▶ PROBLEM TO SOLVE
Pictures in the data must not be copied, but everything else should be output exactly.

··· GIVEN INFORMATION

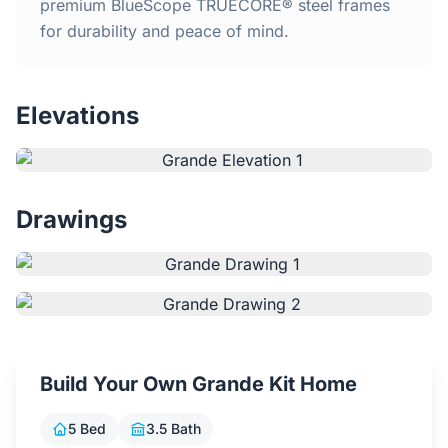
Home
premium BlueScope TRUECORE® steel frames
for durability and peace of mind.
Inclusions
Elevations
Why Steel Frames?
Recently Built Kits
Drawings
Testimonials
FAQs
Blog
Build Your Own Grande Kit Home
About Us
5 Bed
3.5 Bath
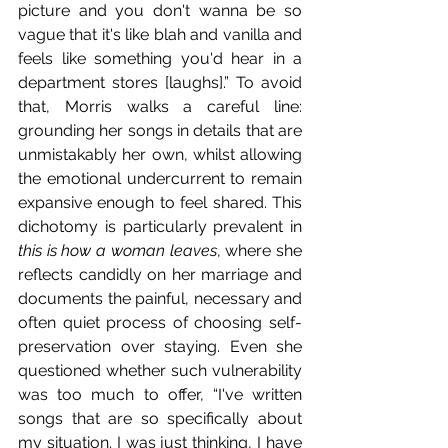
picture and you don't wanna be so 
vague that it's like blah and vanilla and 
feels like something you'd hear in a 
department stores [laughs].” To avoid 
that, Morris walks a careful line: 
grounding her songs in details that are 
unmistakably her own, whilst allowing 
the emotional undercurrent to remain 
expansive enough to feel shared. This 
dichotomy is particularly prevalent in 
this is how a woman leaves
, where she 
reflects candidly on her marriage and 
documents the painful, necessary and 
often quiet process of choosing self-
preservation over staying. Even she 
questioned whether such vulnerability 
was too much to offer, “I've written 
songs that are so specifically about 
my situation. I was just thinking, I have 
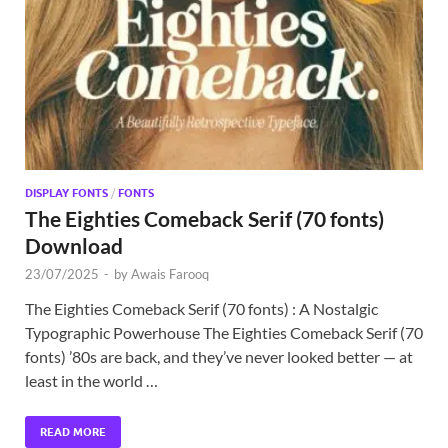
Exc
PS
Tem
DISPLAY FONTS
/
FONTS
The Eighties Comeback Serif (70 fonts)
Download
23/07/2025
-
by
Awais Farooq
The Eighties Comeback Serif (70 fonts) : A Nostalgic
Typographic Powerhouse The Eighties Comeback Serif (70
fonts) ’80s are back, and they’ve never looked better — at
least in the world …
READ MORE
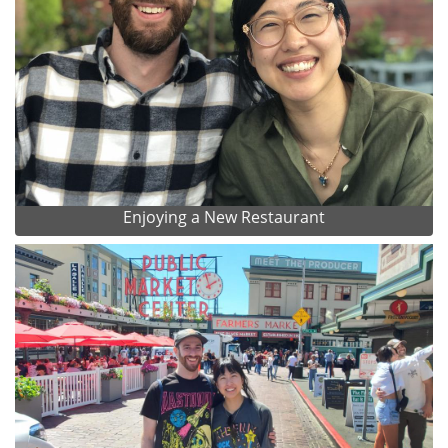
Enjoying a New Restaurant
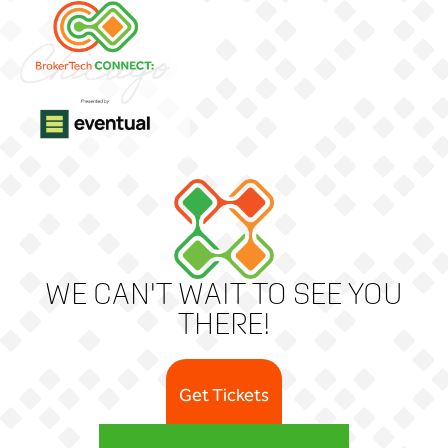
WE CAN'T WAIT TO SEE YOU
THERE!
Get Tickets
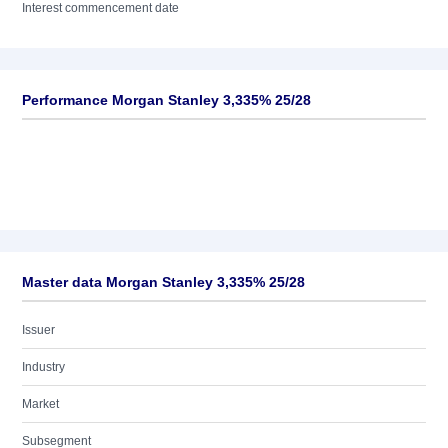
Interest commencement date
Performance Morgan Stanley 3,335% 25/28
Master data Morgan Stanley 3,335% 25/28
Issuer
Industry
Market
Subsegment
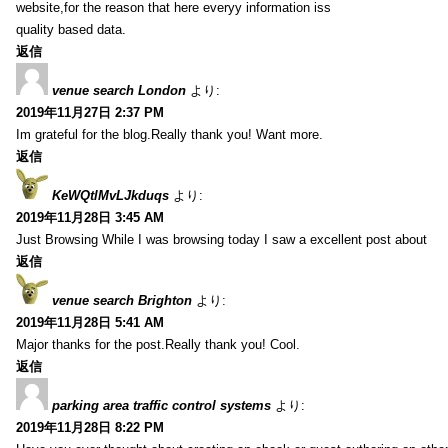
website,for the reason that here everyy information iss
quality based data.
返信
venue search London
より:
2019年11月27日 2:37 PM
Im grateful for the blog.Really thank you! Want more.
返信
KeWQtlMvLJkduqs
より:
2019年11月28日 3:45 AM
Just Browsing While I was browsing today I saw a excellent post about
返信
venue search Brighton
より:
2019年11月28日 5:41 AM
Major thanks for the post.Really thank you! Cool.
返信
parking area traffic control systems
より:
2019年11月28日 8:22 PM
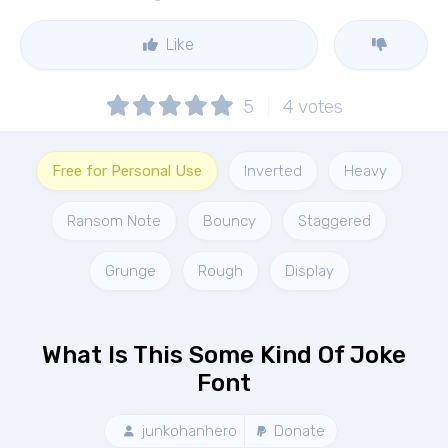
Like
5
4
votes
Free for Personal Use
Inverted
Heavy
Ransom Note
Bouncy
Staggered
Grunge
Rough
Display
What Is This Some Kind Of Joke
Font
junkohanhero
Donate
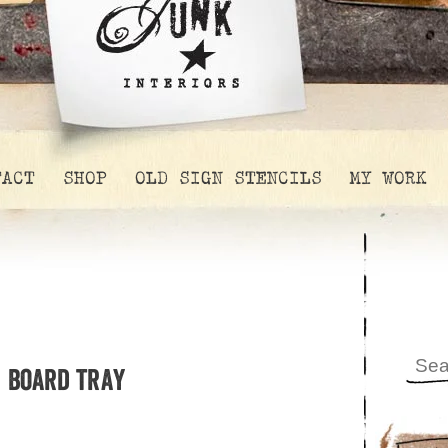
TACT
SHOP
OLD SIGN STENCILS
MY WORK
g board tray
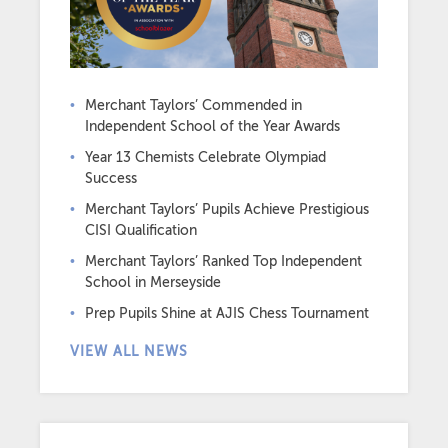
Merchant Taylors’ Commended in
Independent School of the Year Awards
Year 13 Chemists Celebrate Olympiad
Success
Merchant Taylors’ Pupils Achieve Prestigious
CISI Qualification
Merchant Taylors’ Ranked Top Independent
School in Merseyside
Prep Pupils Shine at AJIS Chess Tournament
VIEW ALL NEWS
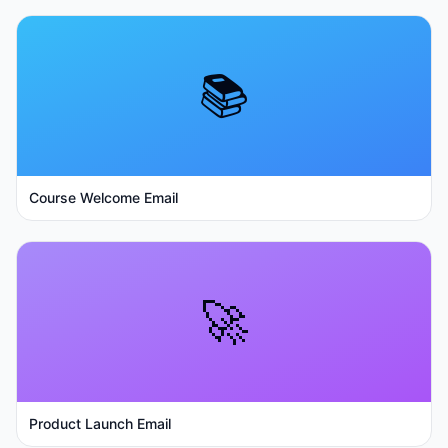
📚
Course Welcome Email
🚀
Product Launch Email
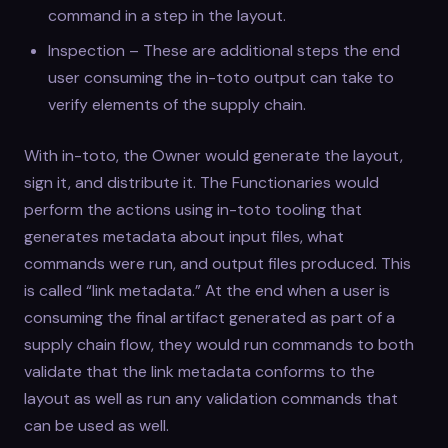
command in a step in the layout.
Inspection – These are additional steps the end
user consuming the in-toto output can take to
verify elements of the supply chain.
With in-toto, the Owner would generate the layout,
sign it, and distribute it. The Functionaries would
perform the actions using in-toto tooling that
generates metadata about input files, what
commands were run, and output files produced. This
is called “link metadata.” At the end when a user is
consuming the final artifact generated as part of a
supply chain flow, they would run commands to both
validate that the link metadata conforms to the
layout as well as run any validation commands that
can be used as well.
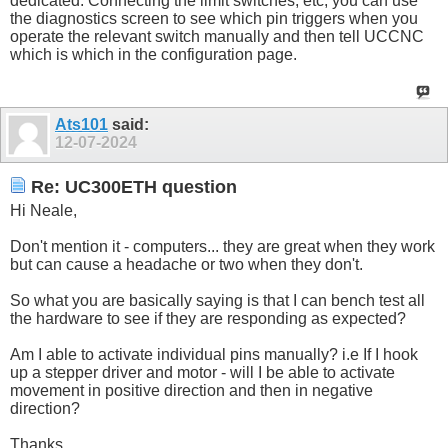
dedicated. Connecting the limit switches, etc, you can use
the diagnostics screen to see which pin triggers when you
operate the relevant switch manually and then tell UCCNC
which is which in the configuration page.
Ats101
said:
12-07-2024
Re: UC300ETH question
Hi Neale,
Don't mention it - computers... they are great when they work
but can cause a headache or two when they don't.
So what you are basically saying is that I can bench test all
the hardware to see if they are responding as expected?
Am I able to activate individual pins manually? i.e If I hook
up a stepper driver and motor - will I be able to activate
movement in positive direction and then in negative
direction?
Thanks.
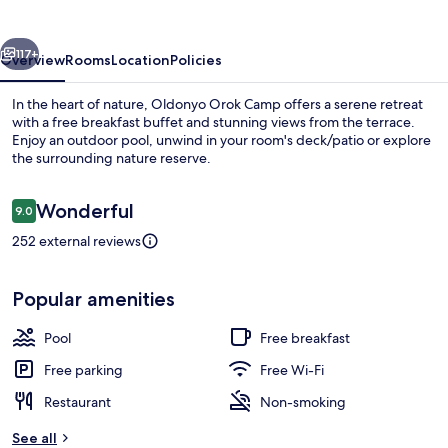
vious
Next
117+
Overview
Rooms
Location
Policies
In the heart of nature, Oldonyo Orok Camp offers a serene retreat
with a free breakfast buffet and stunning views from the terrace.
Enjoy an outdoor pool, unwind in your room's deck/patio or explore
the surrounding nature reserve.
Reviews
Wonderful
9.0
9.0 out of 10
252 external reviews
Double Room
Popular amenities
Pool
Free breakfast
Free parking
Free Wi-Fi
Restaurant
Non-smoking
See all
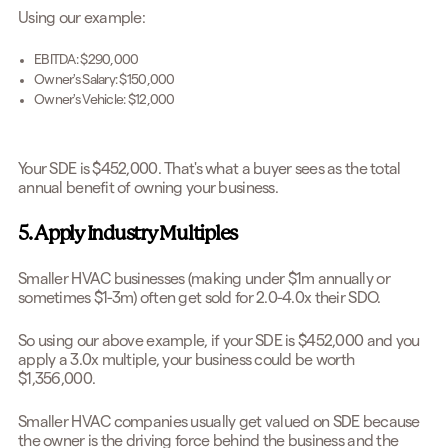
Using our example:
EBITDA: $290,000
Owner's Salary: $150,000
Owner's Vehicle: $12,000
Your SDE is $452,000. That's what a buyer sees as the total
annual benefit of owning your business.
5. Apply Industry Multiples
Smaller HVAC businesses (making under $1m annually or
sometimes $1-3m) often get sold for 2.0-4.0x their SDO.
So using our above example, if your SDE is $452,000 and you
apply a 3.0x multiple, your business could be worth
$1,356,000.
Smaller HVAC companies usually get valued on SDE because
the owner is the driving force behind the business and the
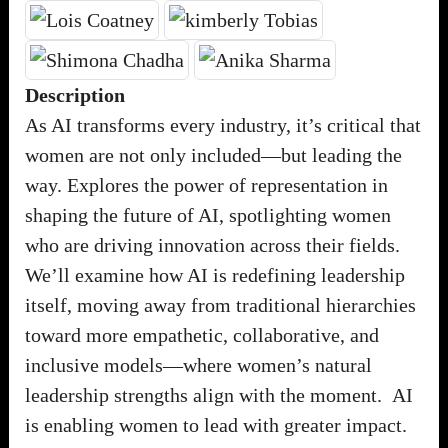
Description
As AI transforms every industry, it’s critical that
women are not only included—but leading the
way. Explores the power of representation in
shaping the future of AI, spotlighting women
who are driving innovation across their fields.
We’ll examine how AI is redefining leadership
itself, moving away from traditional hierarchies
toward more empathetic, collaborative, and
inclusive models—where women’s natural
leadership strengths align with the moment. AI
is enabling women to lead with greater impact.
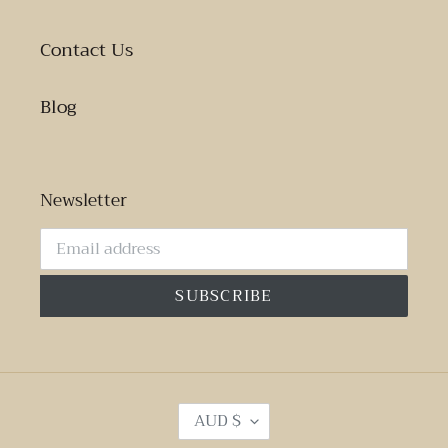
Contact Us
Blog
Newsletter
SUBSCRIBE
C
AUD $
U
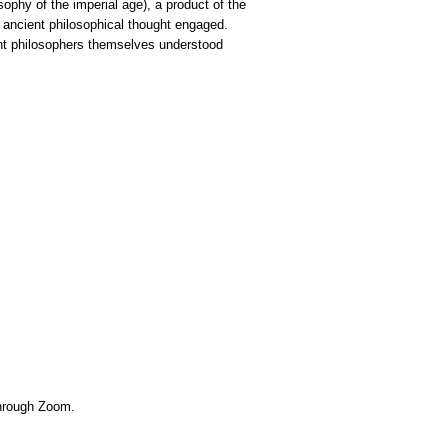
ophy of the imperial age), a product of the
e ancient philosophical thought engaged.
ent philosophers themselves understood
 through Zoom.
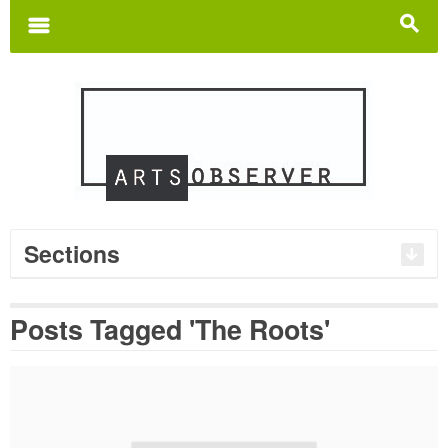
Search
for:
m
s
Sections
Posts Tagged 'The Roots'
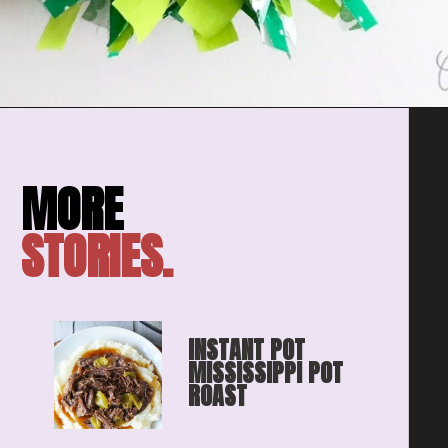
Opening
https://amomsimpression.com/how-to-make-a-shamrock-wreath/
STORIES.
INSTANT POT 
MISSISSIPPI POT 
ROAST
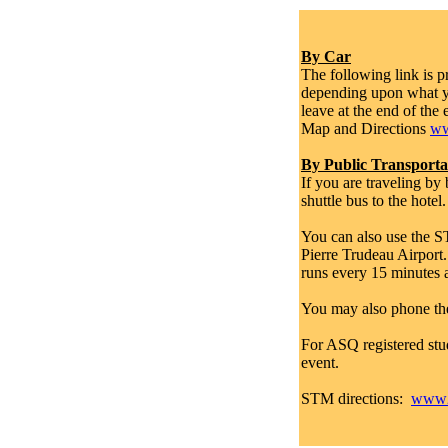
By Car
The following link is 
depending upon what yo
leave at the end of the 
Map and Directions
ww
By Public Transporta
If you are traveling b
shuttle bus to the hotel
You can also use the ST
Pierre Trudeau Airport.
runs every 15 minutes a
You may also phone th
For ASQ registered st
event.
STM directions:
www2.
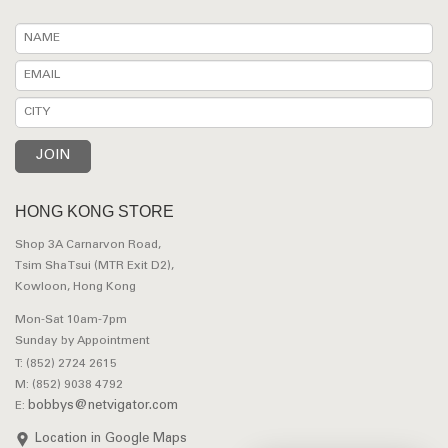
HONG KONG STORE
Shop 3A Carnarvon Road,
Tsim Sha Tsui (MTR Exit D2),
Kowloon, Hong Kong
Mon-Sat 10am-7pm
Sunday by Appointment
T: (852) 2724 2615
M: (852) 9038 4792
bobbys@netvigator.com
E:
Location in Google Maps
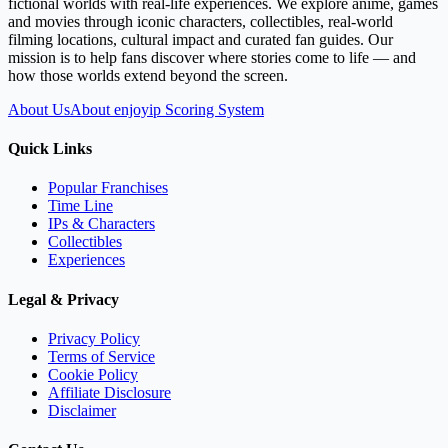
fictional worlds with real-life experiences. We explore anime, games
and movies through iconic characters, collectibles, real-world
filming locations, cultural impact and curated fan guides. Our
mission is to help fans discover where stories come to life — and
how those worlds extend beyond the screen.
About Us
About enjoyip Scoring System
Quick Links
Popular Franchises
Time Line
IPs & Characters
Collectibles
Experiences
Legal & Privacy
Privacy Policy
Terms of Service
Cookie Policy
Affiliate Disclosure
Disclaimer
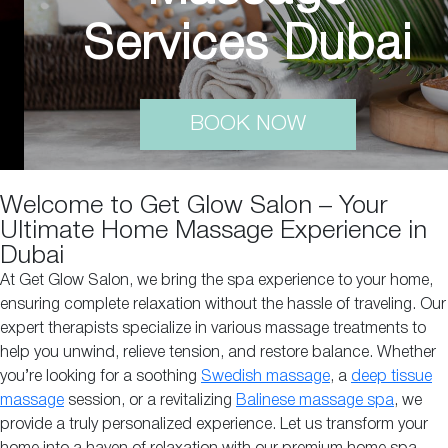
Services Dubai
BOOK NOW
Welcome to Get Glow Salon – Your
Ultimate Home Massage Experience in
Dubai
At Get Glow Salon, we bring the spa experience to your home,
ensuring complete relaxation without the hassle of traveling. Our
expert therapists specialize in various massage treatments to
help you unwind, relieve tension, and restore balance. Whether
you’re looking for a soothing
Swedish massage
, a
deep tissue
massage
session, or a revitalizing
Balinese massage spa
, we
provide a truly personalized experience. Let us transform your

······

▶ EXERCISE RESULT
Home
premium BlueScope TRUECORE® steel frames
for durability and peace of mind.
Inclusions
Elevations
Why Steel Frames?
Recently Built Kits
Drawings
Testimonials
FAQs
Blog
Build Your Own Grande Kit Home
About Us
5 Bed
3.5 Bath
picture and you don't wanna be so 
vague that it's like blah and vanilla and 
feels like something you'd hear in a 
department stores [laughs].” To avoid 
that, Morris walks a careful line: 
grounding her songs in details that are 
unmistakably her own, whilst allowing 
the emotional undercurrent to remain 
expansive enough to feel shared. This 
dichotomy is particularly prevalent in 
this is how a woman leaves
, where she 
reflects candidly on her marriage and 
documents the painful, necessary and 
often quiet process of choosing self-
preservation over staying. Even she 
questioned whether such vulnerability 
was too much to offer, “I've written 
songs that are so specifically about 
my situation. I was just thinking, I have 
Exc
PS
Tem
DISPLAY FONTS
/
FONTS
The Eighties Comeback Serif (70 fonts)
Download
23/07/2025
-
by
Awais Farooq
The Eighties Comeback Serif (70 fonts) : A Nostalgic
Typographic Powerhouse The Eighties Comeback Serif (70
fonts) ’80s are back, and they’ve never looked better — at
least in the world …
READ MORE
Enjoying a New Restaurant
WE CAN'T WAIT TO SEE YOU
THERE!
Get Tickets
Interest commencement date
Performance Morgan Stanley 3,335% 25/28
Master data Morgan Stanley 3,335% 25/28
Issuer
Industry
Market
Subsegment
website,for the reason that here everyy information iss
quality based data.
返信
venue search London
より:
2019年11月27日 2:37 PM
Im grateful for the blog.Really thank you! Want more.
返信
KeWQtlMvLJkduqs
より:
2019年11月28日 3:45 AM
Just Browsing While I was browsing today I saw a excellent post about
返信
venue search Brighton
より:
2019年11月28日 5:41 AM
Major thanks for the post.Really thank you! Cool.
返信
parking area traffic control systems
より:
2019年11月28日 8:22 PM
Like
5
4
votes
Free for Personal Use
Inverted
Heavy
Ransom Note
Bouncy
Staggered
Grunge
Rough
Display
What Is This Some Kind Of Joke
Font
junkohanhero
Donate
TACT
SHOP
OLD SIGN STENCILS
MY WORK
g board tray
Merchant Taylors’ Commended in
Independent School of the Year Awards
Year 13 Chemists Celebrate Olympiad
Success
Merchant Taylors’ Pupils Achieve Prestigious
CISI Qualification
Merchant Taylors’ Ranked Top Independent
School in Merseyside
Prep Pupils Shine at AJIS Chess Tournament
VIEW ALL NEWS
📚
Course Welcome Email
🚀
Product Launch Email
command in a step in the layout.
Inspection – These are additional steps the end
user consuming the in-toto output can take to
verify elements of the supply chain.
With in-toto, the Owner would generate the layout,
sign it, and distribute it. The Functionaries would
perform the actions using in-toto tooling that
generates metadata about input files, what
commands were run, and output files produced. This
is called “link metadata.” At the end when a user is
consuming the final artifact generated as part of a
supply chain flow, they would run commands to both
validate that the link metadata conforms to the
layout as well as run any validation commands that
can be used as well.
dedicated. Connecting the limit switches, etc, you can use
the diagnostics screen to see which pin triggers when you
operate the relevant switch manually and then tell UCCNC
which is which in the configuration page.
Ats101
said:
12-07-2024
Re: UC300ETH question
Hi Neale,
Don't mention it - computers... they are great when they work
but can cause a headache or two when they don't.
So what you are basically saying is that I can bench test all
the hardware to see if they are responding as expected?
Am I able to activate individual pins manually? i.e If I hook
up a stepper driver and motor - will I be able to activate
movement in positive direction and then in negative
direction?
Thanks.
vious
Next
117+
Overview
Rooms
Location
Policies
In the heart of nature, Oldonyo Orok Camp offers a serene retreat
with a free breakfast buffet and stunning views from the terrace.
Enjoy an outdoor pool, unwind in your room's deck/patio or explore
the surrounding nature reserve.
Reviews
Wonderful
9.0
9.0 out of 10
252 external reviews
Double Room
Popular amenities
Pool
Free breakfast
Free parking
Free Wi-Fi
Restaurant
Non-smoking
See all
Using our example:
EBITDA: $290,000
Owner's Salary: $150,000
Owner's Vehicle: $12,000
Your SDE is $452,000. That's what a buyer sees as the total
annual benefit of owning your business.
5. Apply Industry Multiples
Smaller HVAC businesses (making under $1m annually or
sometimes $1-3m) often get sold for 2.0-4.0x their SDO.
So using our above example, if your SDE is $452,000 and you
apply a 3.0x multiple, your business could be worth
$1,356,000.
Smaller HVAC companies usually get valued on SDE because
the owner is the driving force behind the business and the
Description
As AI transforms every industry, it’s critical that
women are not only included—but leading the
way. Explores the power of representation in
shaping the future of AI, spotlighting women
who are driving innovation across their fields.
We’ll examine how AI is redefining leadership
itself, moving away from traditional hierarchies
toward more empathetic, collaborative, and
inclusive models—where women’s natural
leadership strengths align with the moment. AI
is enabling women to lead with greater impact.
Contact Us
Blog
Newsletter
SUBSCRIBE
C
AUD $
U
ophy of the imperial age), a product of the
e ancient philosophical thought engaged.
ent philosophers themselves understood
 through Zoom.
Search
for:
m
s
Sections
Posts Tagged 'The Roots'
Opening
https://amomsimpression.com/how-to-make-a-shamrock-wreath/
STORIES.
INSTANT POT 
MISSISSIPPI POT 
ROAST
By Car
The following link is 
depending upon what yo
leave at the end of the 
Map and Directions
ww
By Public Transporta
If you are traveling b
shuttle bus to the hotel
You can also use the ST
Pierre Trudeau Airport.
runs every 15 minutes a
You may also phone th
For ASQ registered st
event.
STM directions:
www2.
HONG KONG STORE
Shop 3A Carnarvon Road,
Tsim Sha Tsui (MTR Exit D2),
Kowloon, Hong Kong
Mon-Sat 10am-7pm
Sunday by Appointment
T: (852) 2724 2615
M: (852) 9038 4792
bobbys@netvigator.com
E:
Location in Google Maps
fictional worlds with real-life experiences. We explore anime, games
and movies through iconic characters, collectibles, real-world
filming locations, cultural impact and curated fan guides. Our
mission is to help fans discover where stories come to life — and
how those worlds extend beyond the screen.
About Us
About enjoyip Scoring System
Quick Links
Popular Franchises
Time Line
IPs & Characters
Collectibles
Experiences
Legal & Privacy
Privacy Policy
Terms of Service
Cookie Policy
Affiliate Disclosure
Disclaimer
Services Dubai
BOOK NOW
Welcome to Get Glow Salon – Your
Ultimate Home Massage Experience in
Dubai
At Get Glow Salon, we bring the spa experience to your home,
ensuring complete relaxation without the hassle of traveling. Our
expert therapists specialize in various massage treatments to
help you unwind, relieve tension, and restore balance. Whether
you’re looking for a soothing
Swedish massage
, a
deep tissue
massage
session, or a revitalizing
Balinese massage spa
, we
provide a truly personalized experience. Let us transform your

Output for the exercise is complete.